それに先立って農水省が旗振り役となって作った『「和食-日本の伝統的食文化-」』と題する提案書に、〝一汁三菜〟の語が見える。
汁物1品
お菜3品
のこと。
〝和食〟と言ったら、この〝一汁三菜〟と〝米(飯)〟と〝漬物〟が基本形。
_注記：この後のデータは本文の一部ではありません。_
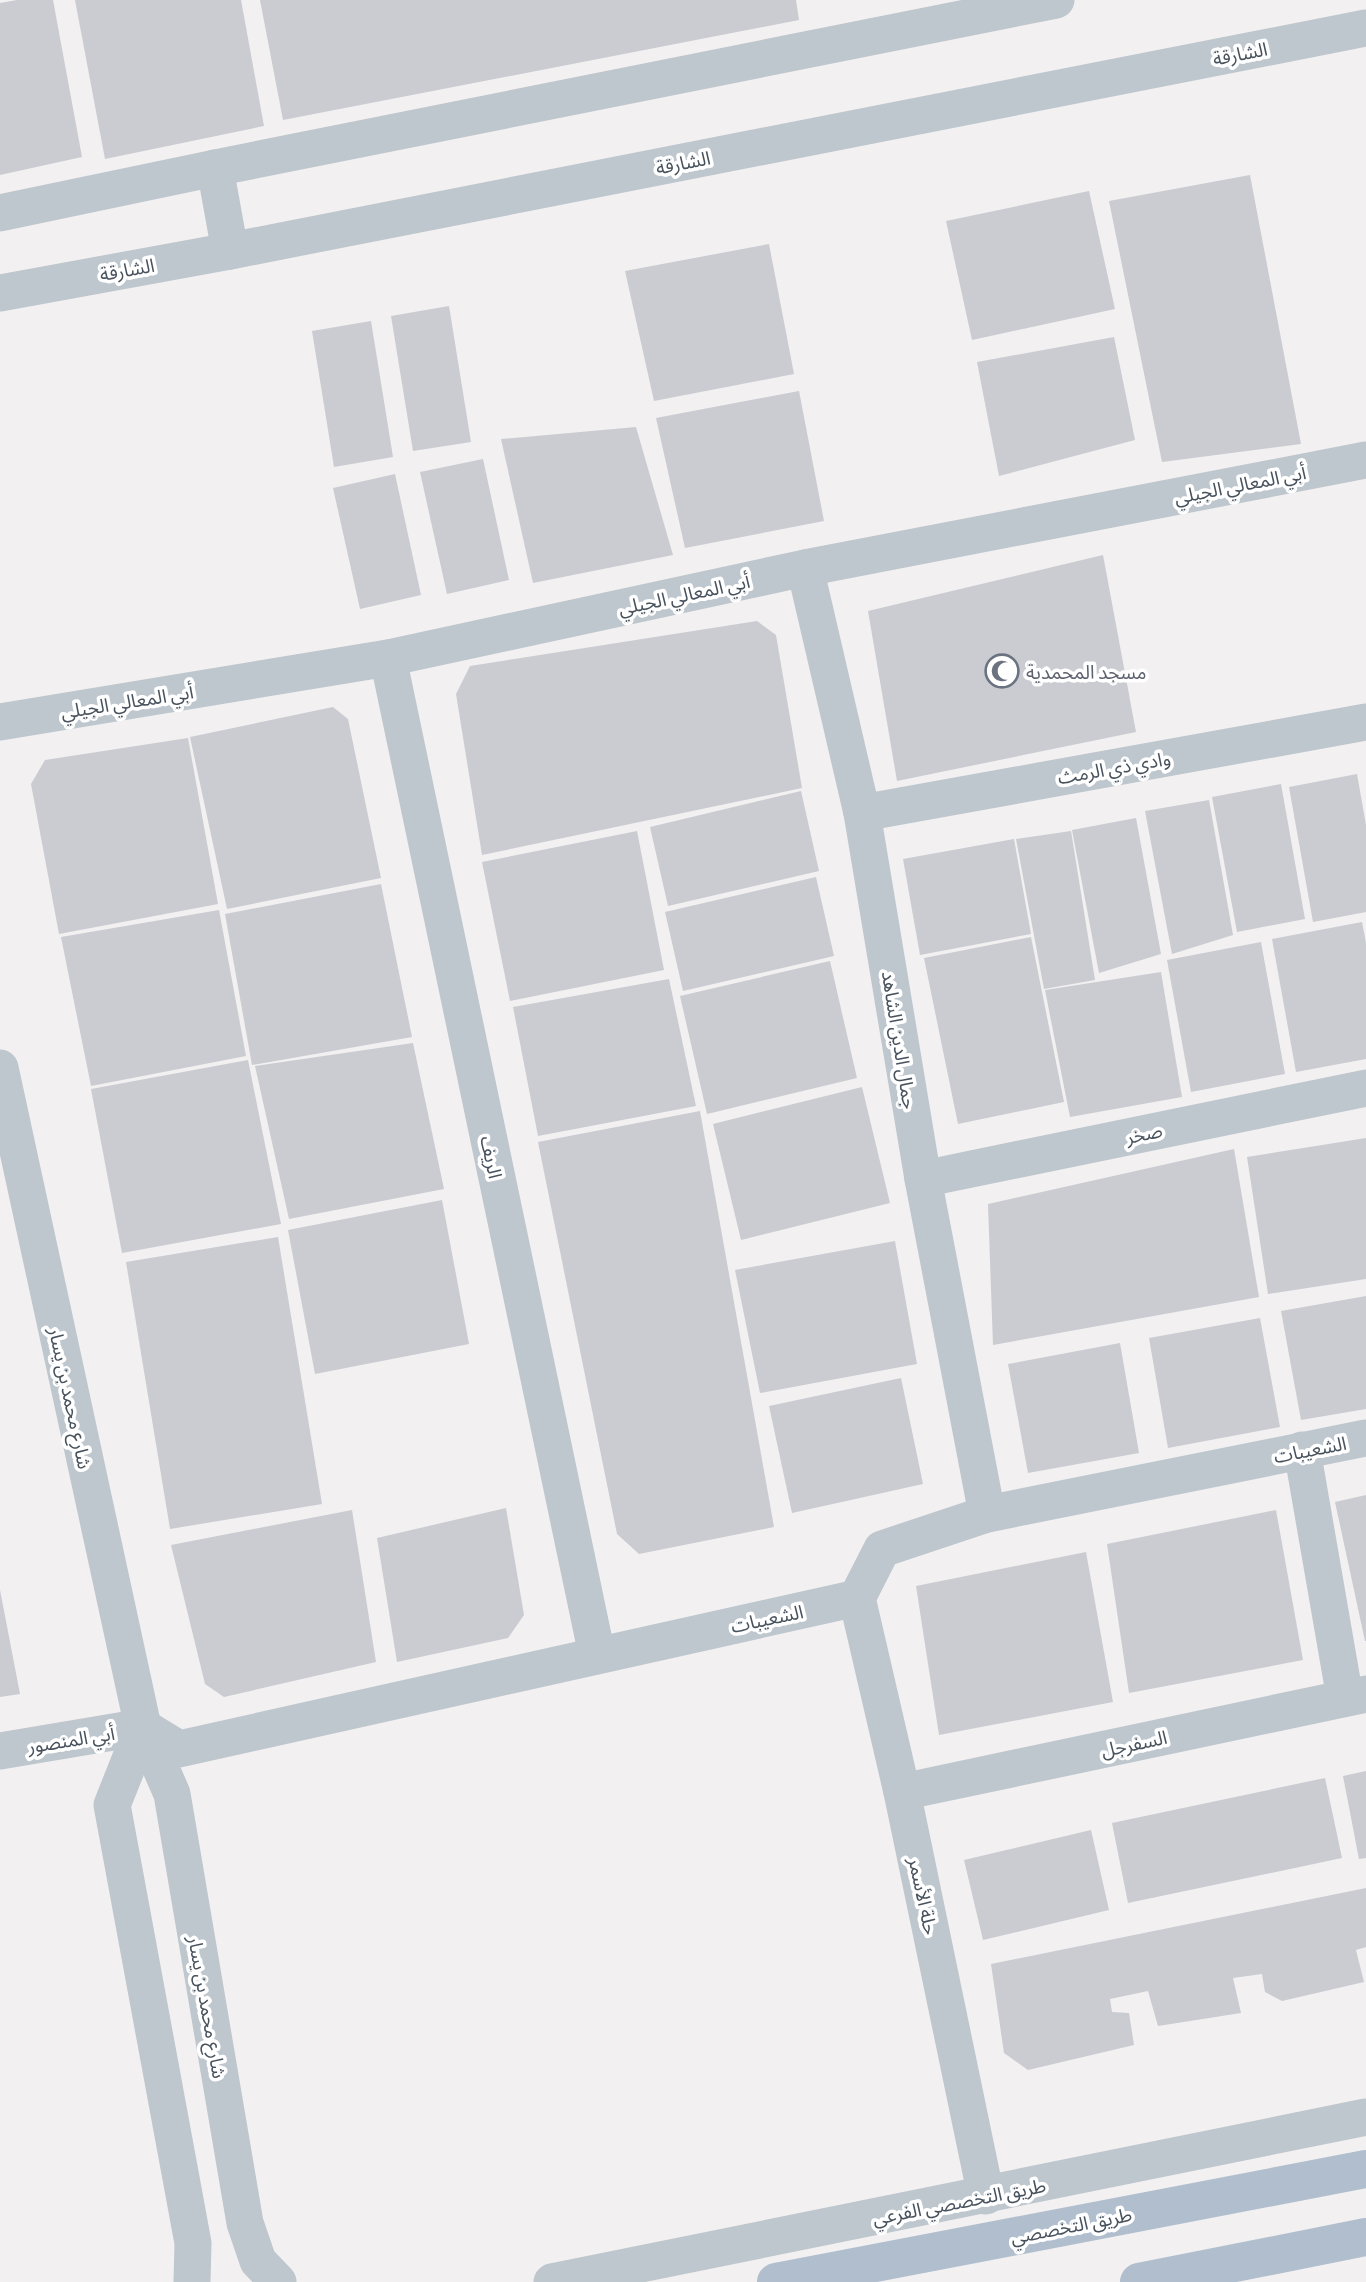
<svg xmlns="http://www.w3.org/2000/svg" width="1366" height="2282" viewBox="0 0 1366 2282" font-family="Commissioner,'Noto Sans Arabic',sans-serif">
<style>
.building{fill:#caccd2}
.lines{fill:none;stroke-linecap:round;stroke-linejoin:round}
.minor{stroke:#bec6ce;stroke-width:37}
.major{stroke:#b0bece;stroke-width:38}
.labels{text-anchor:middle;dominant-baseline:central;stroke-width:7;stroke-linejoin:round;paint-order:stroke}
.street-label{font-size:19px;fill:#48525d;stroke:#fff}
.worship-label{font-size:19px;fill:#5b616d;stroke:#fff;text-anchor:start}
</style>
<rect width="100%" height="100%" fill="#f2f0f0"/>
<g class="building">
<polygon points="17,0 53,0 82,157 0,175 0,3"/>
<polygon points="75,0 241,0 264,126 105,159"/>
<polygon points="260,0 796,0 799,20 283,120"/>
<polygon points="1250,175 1301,444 1162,462 1109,201"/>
<polygon points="1089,191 1115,309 972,340 946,221"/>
<polygon points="769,244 794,374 654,401 625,271"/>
<polygon points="449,306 471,442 413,451 391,316"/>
<polygon points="371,321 393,457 334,467 312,331"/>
<polygon points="1114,337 1135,440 999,476 977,362"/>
<polygon points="799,391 824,521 685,548 656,418"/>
<polygon points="636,427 673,555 533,583 501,439"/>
<polygon points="483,459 509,580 447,594 420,472"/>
<polygon points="395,474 421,595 360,609 333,488"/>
<polygon points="1103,555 1136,732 897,781 868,611"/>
<polygon points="757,621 776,635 802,788 482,855 456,694 470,666"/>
<polygon points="333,707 348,719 381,878 227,909 190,737"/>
<polygon points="188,738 218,904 59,934 31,784 45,760"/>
<polygon points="1357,774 1366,825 1366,912 1313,922 1289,787"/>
<polygon points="1281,784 1305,919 1237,932 1212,797"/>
<polygon points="801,791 819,871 668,906 650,827"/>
<polygon points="1209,800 1233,935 1172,954 1145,811"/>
<polygon points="1136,818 1161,954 1099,973 1072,830"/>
<polygon points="637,831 664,970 510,1001 482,862"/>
<polygon points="1071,831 1095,980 1044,989 1016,839"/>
<polygon points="1014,839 1031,934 920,955 903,859"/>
<polygon points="816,877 834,956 683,991 665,912"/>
<polygon points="381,884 412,1037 252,1065 225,914"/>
<polygon points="219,910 246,1056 91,1086 61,937"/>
<polygon points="1362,922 1366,943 1366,1059 1296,1072 1272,939"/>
<polygon points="1031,937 1064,1102 958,1124 924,958"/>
<polygon points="1261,942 1285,1074 1191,1092 1167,960"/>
<polygon points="830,961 857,1078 707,1114 680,996"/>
<polygon points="1161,972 1182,1097 1070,1117 1045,990"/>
<polygon points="669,979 696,1106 538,1136 513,1007"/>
<polygon points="413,1043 444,1189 289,1219 255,1066"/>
<polygon points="248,1060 281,1224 122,1253 91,1089"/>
<polygon points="862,1087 890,1203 741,1240 713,1124"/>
<polygon points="700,1111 774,1527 639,1554 617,1534 538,1142"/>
<polygon points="1366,1138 1366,1279 1268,1294 1247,1157"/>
<polygon points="1234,1149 1259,1297 993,1345 988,1204"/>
<polygon points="442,1200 469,1344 315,1374 288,1230"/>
<polygon points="278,1237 322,1504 170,1529 126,1262"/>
<polygon points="895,1241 917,1364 760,1393 735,1270"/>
<polygon points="1366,1296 1366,1409 1301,1420 1281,1311"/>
<polygon points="1260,1318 1280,1427 1168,1448 1149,1338"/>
<polygon points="1120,1343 1139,1453 1028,1473 1008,1364"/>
<polygon points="901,1378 923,1484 792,1513 769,1406"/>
<polygon points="1366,1495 1366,1641 1365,1641 1335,1502"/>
<polygon points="506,1508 524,1615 508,1638 397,1662 377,1538"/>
<polygon points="352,1510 376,1662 224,1697 205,1684 171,1545"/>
<polygon points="1276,1510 1303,1660 1129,1693 1107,1544"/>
<polygon points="1086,1552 1113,1702 939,1735 916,1586"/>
<polygon points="0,1590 20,1694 0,1697"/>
<polygon points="1366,1771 1366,1858 1359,1859 1343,1776"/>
<polygon points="1325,1778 1342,1858 1128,1903 1112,1823"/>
<polygon points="1091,1830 1109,1910 983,1940 964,1860"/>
<polygon points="1366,1888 1366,1947 1356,1950 1364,1982 1282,2001 1265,1992 1262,1974 1233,1978 1241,2013 1158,2026 1148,1991 1110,1999 1112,2012 1129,2013 1134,2045 1028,2070 1004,2053 991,1964"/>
</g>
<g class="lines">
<g class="minor">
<polyline points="215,168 230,251"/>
<polyline points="0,213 215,168 1056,0"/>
<polyline points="0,293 230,251 1366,28"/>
<polyline points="805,568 862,813 923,1179 987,1514"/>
<polyline points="388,658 597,1655"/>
<polyline points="0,722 388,658 805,568 1366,460"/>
<polyline points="862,813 1366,722"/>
<polyline points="0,1068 143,1727 112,1805 193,2243 192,2282"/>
<polyline points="923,1179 1366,1088"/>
<polyline points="1302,1450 1345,1698"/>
<polyline points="857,1598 902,1792 986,2196"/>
<polyline points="143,1727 179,1749 857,1598 882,1549 987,1514 1366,1438"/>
<polyline points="143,1727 172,1794 245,2223 258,2261 278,2282"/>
<polyline points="0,1751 143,1727"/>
<polyline points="902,1792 1366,1694"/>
<polyline points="552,2282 1366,2117"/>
</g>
<g class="major">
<polyline points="776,2282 1366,2169"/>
<polyline points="1139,2282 1366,2237"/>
</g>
</g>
<defs>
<symbol id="mosque-ring" viewBox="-11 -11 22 22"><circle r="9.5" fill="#fff" stroke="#6b7280" stroke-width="1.5"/><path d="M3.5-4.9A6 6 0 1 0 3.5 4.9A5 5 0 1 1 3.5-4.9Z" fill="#6b7280"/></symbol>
</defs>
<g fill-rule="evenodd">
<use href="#mosque-ring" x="983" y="652" width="38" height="38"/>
</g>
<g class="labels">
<g class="street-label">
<text transform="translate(1240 53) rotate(-11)">الشارقة</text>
<text transform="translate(683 162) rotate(-11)">الشارقة</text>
<text transform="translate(127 269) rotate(-10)">الشارقة</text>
<text transform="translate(1240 484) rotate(-11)">أبي المعالي الجيلي</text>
<text transform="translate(684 594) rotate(-12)">أبي المعالي الجيلي</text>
<text transform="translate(127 701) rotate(-9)">أبي المعالي الجيلي</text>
<text transform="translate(1114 767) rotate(-10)">وادي ذي الرمث</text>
<text transform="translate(900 1040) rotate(81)">جمال الدين الشاهد</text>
<text transform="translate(1144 1133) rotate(-12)">صخر</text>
<text transform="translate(492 1157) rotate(78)">الريف</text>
<text transform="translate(71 1398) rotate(78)">شارع محمد بن يسار</text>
<text transform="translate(1310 1449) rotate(-11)">الشعيبات</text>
<text transform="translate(767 1618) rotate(-12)">الشعيبات</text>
<text transform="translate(71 1739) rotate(-9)">أبي المنصور</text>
<text transform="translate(1134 1743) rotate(-12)">السفرجل</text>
<text transform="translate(924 1896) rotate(78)">حلة الأسمر</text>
<text transform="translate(208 2007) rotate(80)">شارع محمد بن يسار</text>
<text transform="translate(959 2201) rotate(-11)">طريق التخصصي الفرعي</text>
<text transform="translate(1071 2225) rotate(-11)">طريق التخصصي</text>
</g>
<g class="worship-label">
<text x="1026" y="671">مسجد المحمدية</text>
</g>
</g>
</svg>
(注)
〝和食〟とは、〝米(飯)〟を食べるための食事だと言ったヒトがいるらしい。
確かに。
こんな喫茶店で読み始め。
副題は、
『稲作伝来、軍事物資から和食文化まで』
著者はイネの研究歴の長い農学者。
農学の専門家としての知識を、考古学と歴史学にからめて、米の話が進む。
日本の歴史を大きく6つに区分けして、米の歴史が語られる。
1.弥生時代の前半まで 紀元前1、2世紀頃
2.弥生時代の後半から古墳・飛鳥時代まで 1世紀~7世紀頃
3.奈良時代から室町時代頃まで 7世紀~16世紀後半
4.戦国時代の後半から江戸時代いっぱい 16世紀終盤~19世紀後半
5.明治時代から太平洋戦争敗戦まで
6.戦後から今まで
武士ら兵士らは米を食べて戦い、商家の奉公人らも米を食べて働いた。
時に、米は価値の基準、領地の石高が領主の格を決めた。
時に、貨幣と同じに扱われ、米の生産・流通は経済活動そのものだった。
酒も米から、お菓子(餅・白玉)も米から。
神社で神々へささげる供物(神饌:しんせん)の基本も、米・モチ・酒。
が、今、米は純粋に食料になったと、本著者。
本夕、読了。
帝国陸軍の兵士への給食は1日に精米4合と精麦1合強。
宮澤賢治の『雨ニモマケズ』は、
一日二玄米四合ト
味噌ト少シノ野菜ヲ食ベ
本書に、最近の京都市のデータが載せられている。
京都市民の米の消費量は、年に64キロ。
米1合は150グラムだから、年に430合くらい。
一方、パンの消費量は、年に58キロあり、米の消費量とほぼ同じ。
コンビニでは、結構な量のオニギリが売れているように見えるし、義務教育の給食にも米飯が出される。
病院食も米飯が基本。
しかし、米が主食でなくなる時代は近い。
(注)
三菜は、酢の物(刺身)・煮物・焼き物とするのが普通。
会席では、汁・飯は最後に漬物と一緒に出される。
大陸の影響を受けているのかもしれない。
改まった席の中華料理は、二汁も三汁も、かつ九菜も十菜も食べた最後にパン・飯・麺。